In theory, the Supreme Court’s profoundly plutocratic ruling in Citizens United v. FEC upends a century of campaign finance reform and overturns dozens of state laws. But in practice , since corporations are loath to alienate customers and shareholders with political attack ads, the decision may have scant effect on election outcomes.
So what’s the big deal then? For many of us on the left, what is most troubling about Citizens United -apart, of course, from its anti-democratic spirit and dubious legal justification -is that it reveals just how aggressively the Republican justices are willing to tear into decades-old precedent to pursue their own reactionary agenda, once they’ve got that crucial fifth vote. Reproductive rights advocates have begun sounding the alarm , arguing that this bold move does not bode well for Roe v. Wade . Like campaign finance reform, abortion has been a longtime bête noire of conservatives. With Kennedy firmly in their pack, some analysts say, Roberts and company will finally be free to deal the fatal blow to abortion rights by eviscerating Roe and its progeny.

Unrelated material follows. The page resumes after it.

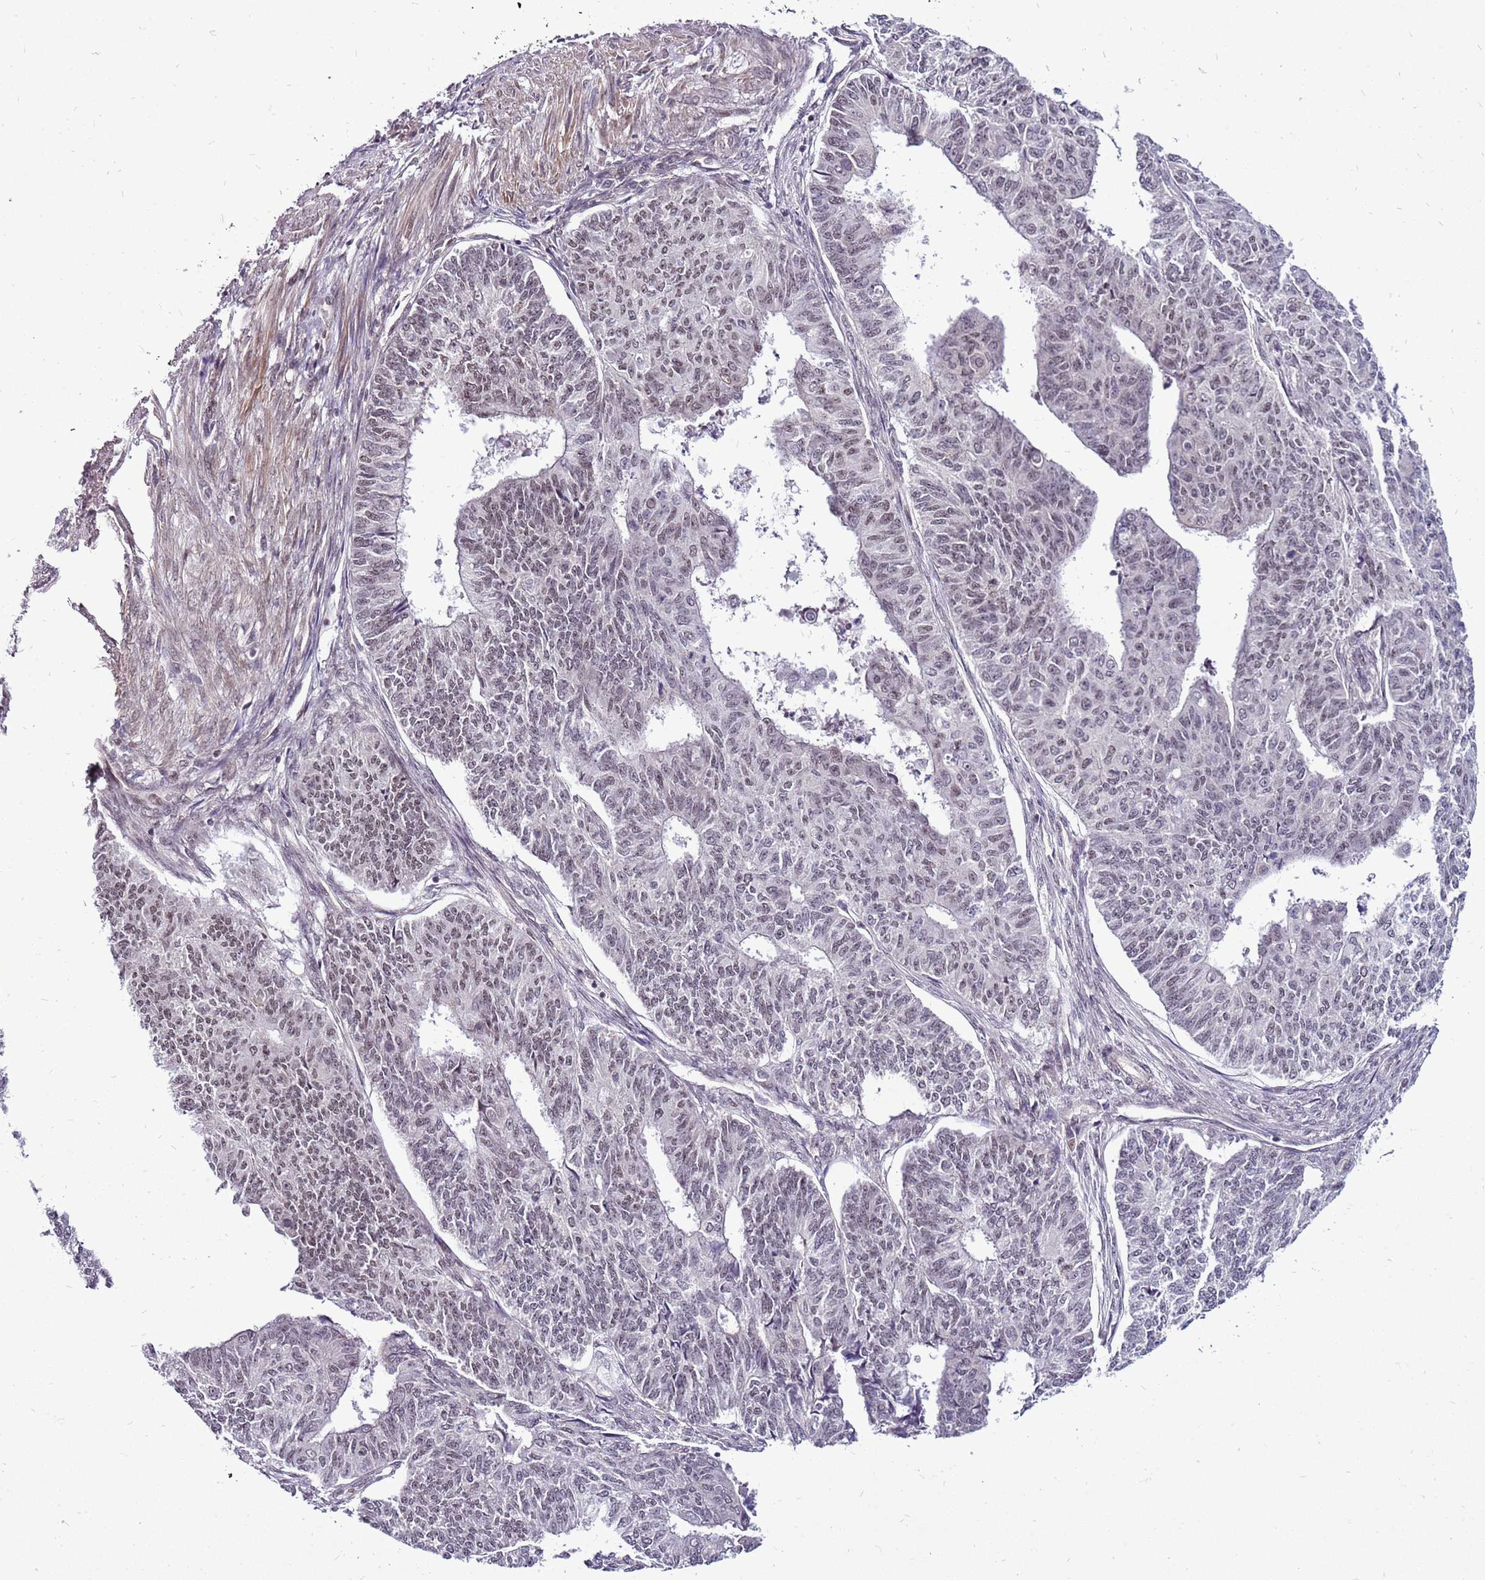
{"staining": {"intensity": "weak", "quantity": "25%-75%", "location": "nuclear"}, "tissue": "endometrial cancer", "cell_type": "Tumor cells", "image_type": "cancer", "snomed": [{"axis": "morphology", "description": "Adenocarcinoma, NOS"}, {"axis": "topography", "description": "Endometrium"}], "caption": "A high-resolution micrograph shows IHC staining of endometrial cancer, which shows weak nuclear staining in approximately 25%-75% of tumor cells.", "gene": "CCDC166", "patient": {"sex": "female", "age": 32}}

I’m not so sure. With a few notorious exceptions, the Roberts Court has tread lightly on high-profile cases, narrowly interpreting the law to avoid important constitutional questions. While some ascribe this trend to Roberts’ feigned “umpire”-style minimalism, it may well be that Roberts et al. simply haven’t had enough votes to advance their ultraconservative jurisprudence. In Citizens United , lawyers shrewdly spun the issue as one of censorship, a clever overture to “swing” Justice Kennedy and his known soft spot for free speech . Thus far, however, Kennedy has given court watchers no indication that he is likely to supply abortion foes with that crucial fifth vote. He is, after all, one of the authors of Planned Parenthood v. Casey , the 1992 decision that kept the core of Roe intact.